In den letzten Tagen sorgte ein mehrstündiger Ausfall von TikTok für Besorgnis unter den Nutzern in den USA. Am vergangenen Wochenende war die beliebte Plattform für über 100 Millionen US-Nutzer für einen halben Tag nicht zugänglich. Der Zwischenfall offenbarte die tiefe Abhängigkeit vieler junger Menschen von Social Media, wie Focus berichtet. Zahlreiche Nutzer berichteten von echten körperlichen Entzugserscheinungen und beschrieben das Gefühl, „einsam“ und „abgeschnitten“ von der Welt zu sein, wenn sie keinen Zugang zur App hatten.
Die Dominanz von TikTok hat bei vielen Nutzern eine „Trauerphase“ ausgelöst, die mit dem Gefühl einhergeht, wichtige Informationen und soziale Interaktionen zu verlieren. Diese emotionale Auseinandersetzung zeigt die Auswirkungen des übermäßigen Konsums von Inhalten, die sich häufig um Reisetrends, Tiervideos und virale Challenges drehen. Für viele ist die App nicht nur ein Zeitvertreib, sondern ein essentielles Element ihres Alltags geworden.

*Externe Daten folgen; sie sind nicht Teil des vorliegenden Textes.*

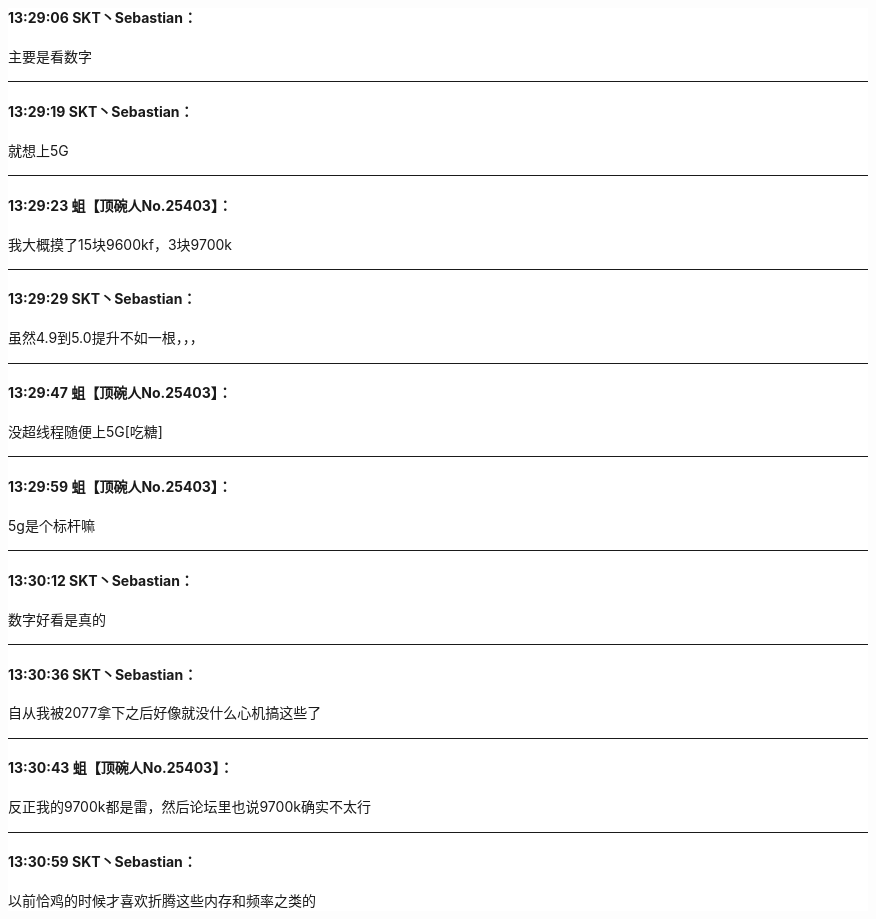 #### 13:29:06  SKT丶Sebastian：

主要是看数字

*****

#### 13:29:19  SKT丶Sebastian：

就想上5G

*****

#### 13:29:23  蛆【顶碗人No.25403】：

我大概摸了15块9600kf，3块9700k

*****

#### 13:29:29  SKT丶Sebastian：

虽然4.9到5.0提升不如一根，，，

*****

#### 13:29:47  蛆【顶碗人No.25403】：

没超线程随便上5G[吃糖]

*****

#### 13:29:59  蛆【顶碗人No.25403】：

5g是个标杆嘛

*****

#### 13:30:12  SKT丶Sebastian：

数字好看是真的

*****

#### 13:30:36  SKT丶Sebastian：

自从我被2077拿下之后好像就没什么心机搞这些了

*****

#### 13:30:43  蛆【顶碗人No.25403】：

反正我的9700k都是雷，然后论坛里也说9700k确实不太行

*****

#### 13:30:59  SKT丶Sebastian：

以前恰鸡的时候才喜欢折腾这些内存和频率之类的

Die Dilemmas der Smartphone-Nutzung
Darüber hinaus ist der exzessive Gebrauch von Social Media besonders alarmierend bei Jugendlichen. In der Schweiz beispielsweise nutzt der 14-jährige Tim bis zu 16 Stunden täglich Social Media. Seine Mutter macht sich große Sorgen über die Veränderungen in seinem Verhalten und die Auswirkungen dieser intensiven Nutzung auf sein Leben. Martin Meyer, ein Psychiater für Verhaltenssüchte, hat drei Warnzeichen identifiziert, die auf ein süchtiges Verhalten hindeuten: Kontrollverlust, Schäden an sozialen Beziehungen und Priorisierung von Social Media über wichtige Aktivitäten, wie SRF erläutert.
Schätzungen zufolge leiden in der Schweiz etwa 30.000 Kinder und Jugendliche unter einer suchtartigen Nutzung von Bildschirmen, während insgesamt rund 300.000 Jugendliche von problematischer Social-Media-Nutzung betroffen sind. Studien zeigen, dass diese Abhängigkeit zu zunehmendem Schlafmangel, kürzerer Aufmerksamkeitsspanne und weniger Zeit mit Freunden führt. Schulleiter berichten, dass Schüler Schwierigkeiten haben, sich auf längere Texte zu konzentrieren, was die schädlichen Auswirkungen der übermäßigen Nutzung unterstreicht.
Die Rolle von Algorithmen und der Gesellschaft
Die Algorithmen von Plattformen wie TikTok und Instagram sind so gestaltet, dass sie endlose Videoempfehlungen bieten, was die Nutzer dazu verleitet, noch mehr Zeit online zu verbringen. Darüber hinaus spielt Dopamin, das für Glücks- und Lustgefühle verantwortlich ist, eine entscheidende Rolle bei der Suchtentwicklung. Viele Teenager sind sich der schädlichen Auswirkungen ihrer Nutzung bewusst, jedoch kämpfen sie oftmals mit den Entzugserscheinungen, die eine reduzierte Bildschirmzeit mit sich bringt.
Laut einem gemeinsamen Bericht der DAK-Gesundheit und des Universitätsklinikums Hamburg-Eppendorf sind bis zu 1,3 Millionen Kinder und Jugendliche in Deutschland in ihrer Entwicklung negativ vom übermäßigen Social-Media-Konsum betroffen. Diese Zahl ist dreimal so hoch wie im Jahr 2019 vor der Pandemie. Entgegen der allgemeinen Abnahme des Konsums im Vergleich zu 2022 beträgt die durchschnittliche Nutzungszeit unter Schultagen immer noch 150 Minuten pro Tag und steigert sich auf rund 224 Minuten an Wochenenden. Dabei vermeiden viele Jugendliche die Auseinandersetzung mit problematischen Inhalten, die sie auf Plattformen wie TikTok vorfinden, wie MDR berichtet.
Schließlich wird in Studien deutlich, dass etwa 30 Prozent der TikTok-Challenges potenziell schädlich sind, und ein Prozent könnte sogar lebensgefährlich sein. Die Forscher warnen vor der geringen Regulierung gesundheitsschädlicher Inhalte durch die Plattform, was zu einer raschen Verbreitung solcher Inhalte führen kann. Es ist klar, dass die Gefahren des übermäßigen Social-Media-Konsums sowohl individuell als auch gesellschaftlich ernst genommen werden müssen.